No decorrer deste ano, o
presidente argentino denunciou oito jornalistas por ‘calúnia e injúria’; duas
das reclamações já foram descartadas pela Justiça
Denúncias criminais e uma
tempestade de insultos sob o lema “não odiamos suficientemente os jornalistas”:
a hostilidade do presidente argentino Javier Milei em
relação a boa parte da imprensa cresce nos primórdios de uma nova campanha
eleitoral. “Merda”, “lixo humano”, “mandris” e “prostitutas dos políticos” são
alguns dos insultos que Milei dedicou nas últimas semanas a jornalistas em
discursos, entrevistas e nas suas redes sociais, onde foram amplificados por
seus seguidores.
No decorrer deste ano, Milei
denunciou oito jornalistas por “calúnia e injúria”. Duas das reclamações já
foram descartadas pela Justiça. Uma investigação do jornal La Nación
contabilizou 410 ataques à imprensa em discursos e entrevistas durante o
primeiro ano da presidência de Milei, com mais de 60 comunicadores mencionados
pelo nome.
O presidente afirma que é “ação e
reação”: “Aquilo que eu critico é muito sistemático, eles não são jornalistas,
são mentirosos”, sustentou em uma entrevista de rádio. “Toda essa merda de
jornalistas me chamaram de incestuoso, zoofílico, homofóbico, nazista”, afirmou
no canal de streaming Neura: “Depois vem o troco e eles não aguentam”.
‘Dominar a agenda’
Milei repete em suas redes
sociais há meses o lema “Não odiamos suficientemente os jornalistas” resumido
na sigla “NOLSALP”. O cientista político Gustavo Marangoni considera que a
disputa com o jornalismo “é um tema central” para um governo que “definiu que a
batalha cultural, como chama a questão narrativa, está no centro da cena”.
Para o jornalista Hugo Alconada
Mon, do jornal historicamente liberal La Nación, os ataques do presidente
concentram-se “naqueles que podem afetar ou complicar a visão dos cidadãos que,
em certas circunstâncias, poderiam votar em Milei”. Shila Vilker, diretora da
consultoria Trespuntozero, opinou que “nesses casos se neutraliza o centro,
aumenta a polarização e fica claro o recado: não há lugar para os moderados”.
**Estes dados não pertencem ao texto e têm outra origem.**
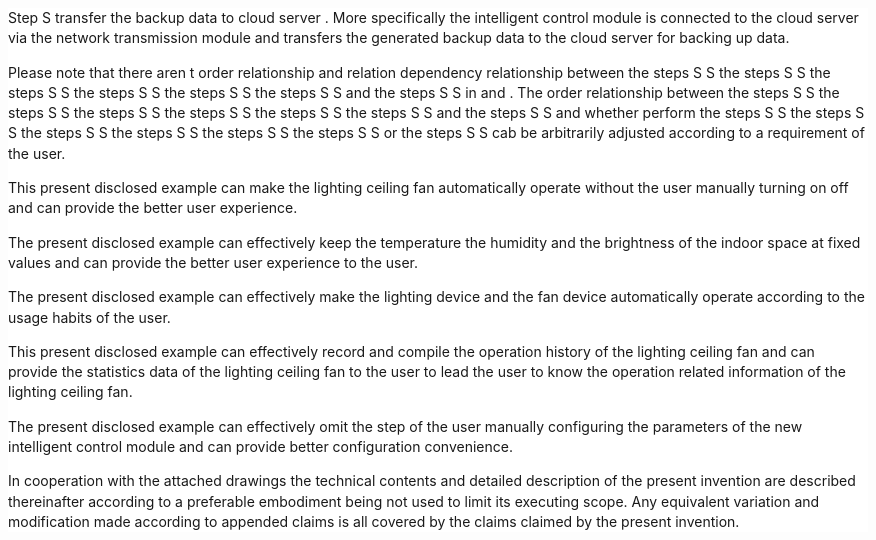Step S transfer the backup data to cloud server . More specifically the intelligent control module is connected to the cloud server via the network transmission module and transfers the generated backup data to the cloud server for backing up data.

Please note that there aren t order relationship and relation dependency relationship between the steps S S the steps S S the steps S S the steps S S the steps S S the steps S S and the steps S S in and . The order relationship between the steps S S the steps S S the steps S S the steps S S the steps S S the steps S S and the steps S S and whether perform the steps S S the steps S S the steps S S the steps S S the steps S S the steps S S or the steps S S cab be arbitrarily adjusted according to a requirement of the user.

This present disclosed example can make the lighting ceiling fan automatically operate without the user manually turning on off and can provide the better user experience.

The present disclosed example can effectively keep the temperature the humidity and the brightness of the indoor space at fixed values and can provide the better user experience to the user.

The present disclosed example can effectively make the lighting device and the fan device automatically operate according to the usage habits of the user.

This present disclosed example can effectively record and compile the operation history of the lighting ceiling fan and can provide the statistics data of the lighting ceiling fan to the user to lead the user to know the operation related information of the lighting ceiling fan.

The present disclosed example can effectively omit the step of the user manually configuring the parameters of the new intelligent control module and can provide better configuration convenience.

In cooperation with the attached drawings the technical contents and detailed description of the present invention are described thereinafter according to a preferable embodiment being not used to limit its executing scope. Any equivalent variation and modification made according to appended claims is all covered by the claims claimed by the present invention.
Alconada Mon afirmou ter sido
alvo de tentativas de hacking informático após revelar em maio um “plano de
inteligência” estatal que, segundo explicou, abriria a porta para a vigilância
de jornalistas e outros atores suspeitos de “erodir a confiança” no governo. A
presidência confirmou a existência do plano, mas negou tais intenções.
O maltrato aos jornalistas “é uma
característica que Milei mostrou há anos, embora nas últimas semanas tenha se
exacerbado um pouco, à medida que o governo perdeu o controle da agenda
pública”, apontou Alconada Mon à AFP.
As últimas semanas foram
delicadas para o Executivo, em meio a crescentes dúvidas sobre a capacidade do
Banco Central de reconstruir suas reservas e sobre os resultados de sua gestão
em termos de investimento e recuperação econômica, além do sucesso na luta
contra a inflação.
Para Vilker, “as polêmicas
geradas pelos insultos lhe permitem impor e dominar a agenda midiática, desviando
a atenção de temas que prejudicam a imagem do governo ou o obrigam a assumir
uma postura defensiva”.
Por outro lado, com os ataques,
Milei “consolida seu núcleo duro e ratifica seu papel como principal
representante da antipolítica, um ativo que deve validar frente às próximas
eleições legislativas” de meio termo, sustenta a analista.
Em outubro, o presidente buscará
ampliar sua base parlamentar, ainda pequena em comparação com sua popularidade
pessoal (pouco mais de 40% de imagem positiva).
‘Intimidação’
Entre os denunciados
criminalmente por Milei esteve a jornalista Julia Mengolini, do meio Futurock,
que em 2023 afirmou que o mandatário argentino estava “apaixonado por sua
irmã”, a atual secretária-geral da presidência, Karina Milei. Em junho, ele replicou
no X dezenas de insultos contra a jornalista, enquanto seus seguidores repetiam
vídeos falsos feitos com inteligência artificial onde se via Mengolini beijando
o irmão. “A mesma merda que disse se voltou contra ela”, explicou Milei depois.
Na semana passada, Mengolini
denunciou criminalmente o presidente por ameaças e intimidação no que
qualificou como um “caso exemplar do uso de inteligência artificial para a
violência estatal”. O juiz do caso determinou uma escolta pessoal para a
jornalista e lhe deu um botão de pânico.
Para Vilker, “esses ataques
também possuem um caráter intimidatório. Uma forma de doutrinar. De advertir ao
resto dos jornalistas e formadores de opinião as consequências de ter uma voz
crítica… todos podem ser o novo alvo do presidente. Mas sobretudo de um
exército digital que amplifica e multiplica essa hostilização”, acrescentou.